E então, no compartimento secreto recolhia aquelas riquezas caladas. E era justamente e somente isto que Anabella precisava para sobreviver naquele momento. O refugio do ultra mundo.

E assim, o tempo passou.

Guardada, lembrada, olhada e até esquecida: ali estava ela, carregando suas lágrimas, admirando o belo, guardando seus segredos, lendo seus poemas.

Um mundinho encantador.

Anabella e a bolsa misteriosa.

O que queria Anabella com a bolsa misteriosa?

Tudo e nada.

A bolsa misteriosa era sua aliada na empreitada de um mundo novo a ser desvendado por Anabella.

Um mundo que teria que aceitar e aprender a conviver.

E sim, A bolsa misteriosa de Anabella foi seu oxigênio, seu sol nos dias nublados, a luz na noite escura, o acalento, os sorrisos despretensiosos, as fugas e as descobertas, seu bálsamo, as flores em dias nebulosos, a água em dias quentes, o abraço na necessidade de ternura latente, a voz silente nos gritos histéricos que os ventos sopravam, carregava seu choro trancafiado das angústias do dia a dia.

No compartimento do coração deixava seu amor extravasar em forma de bondade, compreensão, carinho.

Abria-se sem medo: seu ser, sua entranha, suas vontades, entregava seus pensamentos, sua garganta escancarada, seu corpo lotado de marcas da vida.

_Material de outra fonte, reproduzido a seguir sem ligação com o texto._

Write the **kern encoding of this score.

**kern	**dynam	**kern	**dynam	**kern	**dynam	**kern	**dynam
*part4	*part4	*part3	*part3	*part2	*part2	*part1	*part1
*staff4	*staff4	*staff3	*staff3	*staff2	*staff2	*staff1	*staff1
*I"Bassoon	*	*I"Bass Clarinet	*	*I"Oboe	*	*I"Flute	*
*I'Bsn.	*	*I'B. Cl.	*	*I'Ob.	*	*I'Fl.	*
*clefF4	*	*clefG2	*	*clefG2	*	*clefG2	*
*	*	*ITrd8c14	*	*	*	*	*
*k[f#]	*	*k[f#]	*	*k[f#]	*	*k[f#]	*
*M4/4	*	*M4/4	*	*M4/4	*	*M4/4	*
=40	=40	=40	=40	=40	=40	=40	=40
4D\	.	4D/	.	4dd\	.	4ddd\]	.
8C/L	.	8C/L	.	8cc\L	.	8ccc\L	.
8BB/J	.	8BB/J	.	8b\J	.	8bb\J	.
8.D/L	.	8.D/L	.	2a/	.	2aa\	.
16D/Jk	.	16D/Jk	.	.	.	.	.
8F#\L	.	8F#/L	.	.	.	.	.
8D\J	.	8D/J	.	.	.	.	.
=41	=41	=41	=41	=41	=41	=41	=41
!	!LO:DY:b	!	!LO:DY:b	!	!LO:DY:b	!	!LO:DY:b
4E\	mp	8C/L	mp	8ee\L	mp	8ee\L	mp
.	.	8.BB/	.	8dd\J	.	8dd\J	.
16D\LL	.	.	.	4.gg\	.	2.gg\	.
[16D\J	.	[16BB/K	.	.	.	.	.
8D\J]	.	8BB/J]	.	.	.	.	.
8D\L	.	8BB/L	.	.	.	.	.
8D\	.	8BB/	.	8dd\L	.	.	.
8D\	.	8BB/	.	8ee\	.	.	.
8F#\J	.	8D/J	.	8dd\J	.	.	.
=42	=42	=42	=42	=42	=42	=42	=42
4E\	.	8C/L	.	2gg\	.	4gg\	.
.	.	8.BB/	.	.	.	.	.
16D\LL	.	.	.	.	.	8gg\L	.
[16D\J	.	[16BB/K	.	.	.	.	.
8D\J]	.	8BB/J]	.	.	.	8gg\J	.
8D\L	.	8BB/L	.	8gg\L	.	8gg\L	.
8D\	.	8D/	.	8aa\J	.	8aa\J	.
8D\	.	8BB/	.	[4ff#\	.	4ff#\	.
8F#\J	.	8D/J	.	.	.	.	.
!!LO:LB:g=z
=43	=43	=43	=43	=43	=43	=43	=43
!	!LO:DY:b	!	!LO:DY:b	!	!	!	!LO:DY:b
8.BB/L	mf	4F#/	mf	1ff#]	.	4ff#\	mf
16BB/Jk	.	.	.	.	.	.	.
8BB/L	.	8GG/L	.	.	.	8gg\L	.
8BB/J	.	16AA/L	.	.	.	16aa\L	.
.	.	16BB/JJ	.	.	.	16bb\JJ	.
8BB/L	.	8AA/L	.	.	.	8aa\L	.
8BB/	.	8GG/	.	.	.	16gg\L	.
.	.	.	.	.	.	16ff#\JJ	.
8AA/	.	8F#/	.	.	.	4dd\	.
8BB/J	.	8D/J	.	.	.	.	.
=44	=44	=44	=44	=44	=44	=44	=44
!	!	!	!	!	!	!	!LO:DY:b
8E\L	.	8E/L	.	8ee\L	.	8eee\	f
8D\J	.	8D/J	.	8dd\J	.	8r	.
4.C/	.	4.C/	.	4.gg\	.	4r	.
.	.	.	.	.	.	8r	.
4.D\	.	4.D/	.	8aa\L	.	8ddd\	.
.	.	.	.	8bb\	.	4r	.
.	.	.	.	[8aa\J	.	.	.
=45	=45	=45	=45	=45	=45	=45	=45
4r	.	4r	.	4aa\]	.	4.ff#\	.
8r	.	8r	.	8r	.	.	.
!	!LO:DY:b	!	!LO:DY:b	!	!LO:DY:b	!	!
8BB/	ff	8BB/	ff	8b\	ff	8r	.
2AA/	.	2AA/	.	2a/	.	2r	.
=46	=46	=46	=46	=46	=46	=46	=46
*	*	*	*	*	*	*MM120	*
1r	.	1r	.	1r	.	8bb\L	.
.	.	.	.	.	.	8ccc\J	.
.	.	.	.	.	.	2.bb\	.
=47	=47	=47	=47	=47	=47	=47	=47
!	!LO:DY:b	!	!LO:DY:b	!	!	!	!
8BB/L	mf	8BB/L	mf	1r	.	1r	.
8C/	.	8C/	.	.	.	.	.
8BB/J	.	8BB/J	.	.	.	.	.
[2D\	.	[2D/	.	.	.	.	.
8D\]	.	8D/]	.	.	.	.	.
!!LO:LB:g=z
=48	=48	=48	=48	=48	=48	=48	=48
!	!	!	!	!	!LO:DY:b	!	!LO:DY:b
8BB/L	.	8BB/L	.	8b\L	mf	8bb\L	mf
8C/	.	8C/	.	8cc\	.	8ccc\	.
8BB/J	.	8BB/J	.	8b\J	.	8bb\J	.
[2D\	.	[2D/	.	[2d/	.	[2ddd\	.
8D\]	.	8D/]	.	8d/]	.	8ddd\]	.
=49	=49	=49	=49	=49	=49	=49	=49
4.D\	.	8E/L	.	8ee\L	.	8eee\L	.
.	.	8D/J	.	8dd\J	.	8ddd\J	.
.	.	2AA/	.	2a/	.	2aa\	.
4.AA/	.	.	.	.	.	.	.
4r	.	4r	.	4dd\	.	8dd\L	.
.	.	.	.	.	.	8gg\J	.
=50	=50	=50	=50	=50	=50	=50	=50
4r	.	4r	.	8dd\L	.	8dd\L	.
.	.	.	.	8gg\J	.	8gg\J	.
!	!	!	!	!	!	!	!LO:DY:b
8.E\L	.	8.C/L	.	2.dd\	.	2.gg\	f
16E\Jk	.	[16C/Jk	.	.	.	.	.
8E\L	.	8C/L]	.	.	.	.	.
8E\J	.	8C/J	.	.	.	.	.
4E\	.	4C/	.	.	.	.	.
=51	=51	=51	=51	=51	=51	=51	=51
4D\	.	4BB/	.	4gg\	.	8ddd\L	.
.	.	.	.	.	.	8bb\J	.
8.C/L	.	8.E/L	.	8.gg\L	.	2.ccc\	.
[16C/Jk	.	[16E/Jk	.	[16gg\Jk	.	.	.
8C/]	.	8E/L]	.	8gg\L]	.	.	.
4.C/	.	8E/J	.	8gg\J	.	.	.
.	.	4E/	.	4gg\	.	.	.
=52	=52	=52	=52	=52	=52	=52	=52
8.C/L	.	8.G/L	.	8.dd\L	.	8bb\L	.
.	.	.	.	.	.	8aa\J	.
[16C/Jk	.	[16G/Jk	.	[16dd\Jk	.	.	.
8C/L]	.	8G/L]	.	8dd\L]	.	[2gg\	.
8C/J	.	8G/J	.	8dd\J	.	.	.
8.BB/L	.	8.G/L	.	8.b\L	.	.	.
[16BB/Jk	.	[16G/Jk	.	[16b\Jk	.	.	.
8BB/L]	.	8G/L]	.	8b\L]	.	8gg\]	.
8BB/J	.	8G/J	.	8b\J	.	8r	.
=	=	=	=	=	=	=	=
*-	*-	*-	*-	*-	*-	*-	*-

Com seu lápis, escrevia as histórias que não poderia contar ou ler a nenhuma outra e depois de compartilhada, apagava deixando apenas as migalhas da borracha e a lembrança retirada.

Onde ela esta?

Noite fria, Anabella sentiu sua espinha gelar.

O céu escureceu na sua obscuridade profunda e impiedosa.

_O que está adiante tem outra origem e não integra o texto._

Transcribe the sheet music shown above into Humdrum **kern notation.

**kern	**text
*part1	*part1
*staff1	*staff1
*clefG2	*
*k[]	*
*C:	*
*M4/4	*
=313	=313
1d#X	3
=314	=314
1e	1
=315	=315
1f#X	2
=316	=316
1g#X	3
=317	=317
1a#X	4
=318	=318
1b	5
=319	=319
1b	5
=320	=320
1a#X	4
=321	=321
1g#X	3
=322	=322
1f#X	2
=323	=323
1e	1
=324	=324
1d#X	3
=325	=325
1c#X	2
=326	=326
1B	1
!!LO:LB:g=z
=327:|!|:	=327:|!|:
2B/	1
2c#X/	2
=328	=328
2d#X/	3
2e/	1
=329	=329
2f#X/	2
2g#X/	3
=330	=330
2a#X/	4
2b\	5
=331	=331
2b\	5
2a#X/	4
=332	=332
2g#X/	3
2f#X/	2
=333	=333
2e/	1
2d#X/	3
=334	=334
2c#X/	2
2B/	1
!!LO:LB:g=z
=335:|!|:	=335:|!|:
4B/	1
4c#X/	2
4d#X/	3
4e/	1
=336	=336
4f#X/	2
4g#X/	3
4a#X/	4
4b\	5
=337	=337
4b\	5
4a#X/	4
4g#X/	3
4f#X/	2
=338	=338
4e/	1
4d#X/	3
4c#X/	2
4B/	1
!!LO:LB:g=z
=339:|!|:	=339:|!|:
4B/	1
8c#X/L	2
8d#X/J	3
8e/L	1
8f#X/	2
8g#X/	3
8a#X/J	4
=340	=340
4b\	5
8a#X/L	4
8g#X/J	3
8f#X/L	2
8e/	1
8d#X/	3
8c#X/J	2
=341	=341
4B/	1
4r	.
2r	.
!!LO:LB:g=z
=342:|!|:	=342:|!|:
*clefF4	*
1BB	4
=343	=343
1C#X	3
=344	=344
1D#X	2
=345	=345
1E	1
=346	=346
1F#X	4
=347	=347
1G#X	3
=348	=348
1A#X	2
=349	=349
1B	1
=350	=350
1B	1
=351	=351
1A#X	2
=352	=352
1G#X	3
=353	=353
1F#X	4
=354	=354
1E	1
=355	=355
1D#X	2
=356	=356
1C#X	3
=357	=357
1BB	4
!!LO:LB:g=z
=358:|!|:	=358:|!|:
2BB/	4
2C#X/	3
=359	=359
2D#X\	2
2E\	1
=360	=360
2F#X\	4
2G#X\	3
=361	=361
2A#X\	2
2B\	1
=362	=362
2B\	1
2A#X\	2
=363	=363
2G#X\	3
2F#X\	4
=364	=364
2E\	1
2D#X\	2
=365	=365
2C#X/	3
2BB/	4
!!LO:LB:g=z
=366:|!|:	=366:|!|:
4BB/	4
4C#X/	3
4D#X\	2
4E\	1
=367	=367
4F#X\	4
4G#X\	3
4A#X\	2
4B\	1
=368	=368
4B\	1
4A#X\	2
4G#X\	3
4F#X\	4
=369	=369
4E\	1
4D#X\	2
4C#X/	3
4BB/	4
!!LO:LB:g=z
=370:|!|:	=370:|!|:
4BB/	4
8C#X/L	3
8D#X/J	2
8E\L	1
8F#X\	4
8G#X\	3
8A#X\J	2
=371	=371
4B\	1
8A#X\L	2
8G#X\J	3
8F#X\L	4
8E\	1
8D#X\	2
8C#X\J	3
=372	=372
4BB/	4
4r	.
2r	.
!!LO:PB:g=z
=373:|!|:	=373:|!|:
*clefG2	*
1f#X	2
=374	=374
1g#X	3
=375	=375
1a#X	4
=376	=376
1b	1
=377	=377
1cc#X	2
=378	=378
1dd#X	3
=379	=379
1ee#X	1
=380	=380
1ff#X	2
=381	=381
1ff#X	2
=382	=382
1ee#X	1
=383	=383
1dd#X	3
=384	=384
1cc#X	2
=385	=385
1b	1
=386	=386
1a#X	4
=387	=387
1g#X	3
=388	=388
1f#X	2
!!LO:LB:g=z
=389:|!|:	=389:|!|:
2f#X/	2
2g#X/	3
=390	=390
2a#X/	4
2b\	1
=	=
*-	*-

Ventos sopravam ganhando força incomensurável.

As árvores debatiam suas folhas castigadas.

Pássaros fugiam de suas tocas.

Nuvens aterrissaram em seu céu.

A lua gritou e sua voz desapareceu sufocada por algo poderoso.

Ela chegou. A tempestade.

Anabella correu. Tinha em seus braços a bolsa.

Não queria perde-la. Não podia perde-la.

Quanto mais Anabella fugia, mais seus magros braços encolhiam-se e segura-la tornou-se um ato heróico fadado ao fracasso.

“Não, não, não”! Anabella berrava e clamava por clemência aos deuses da tempestade, aos quatro cantos da Terra.

“Esta não”!

Anabella escorregou no chão molhado pela chuva impiedosa e a bolsa voou.

Entorpecida pela queda e anestesiada pelo desfecho suntuoso, vociferou uma vez mais para que não levassem sua bolsa.

Foi então que viu asas enormes em suas alças.

Ela voava e partia.

Voejava porque assim queria, despedaçando seu coração.

Anabella soluçava inconsolável e repousou seu rosto na poça de agua querendo afogar sua consternação. Foi quando seu rosto foi tocado suavemente por papéis molhados.

Era ela, a bolsa misteriosa.

Ganhou altitude e desintegrou-se em mil pedaços.

“Não! Você não”!

Jaz bolsa misteriosa?

Jaz Anabella?

A bolsa misteriosa nunca existiu? Segredos?

Quantas bolsas você tem guardadas?

Quantas delas realmente são bolsas?

Por qual delas você daria sua vida?

Por qual você contaria seus segredos?

Você realmente ama uma ao menos?

Corra, compartilhe sua importância, conte o que sente sem meias palavras, entregue a cada uma o que mais gostaria que elas entregassem a você.

Bolsas são presentes, bálsamos!

Bolsas são a o amor inocente.

Bolsas são?

Conte-me quem são as bolsas.

Anabella, todavia chora pela bolsa perdida de sua mente em algum lugar talvez inexistente.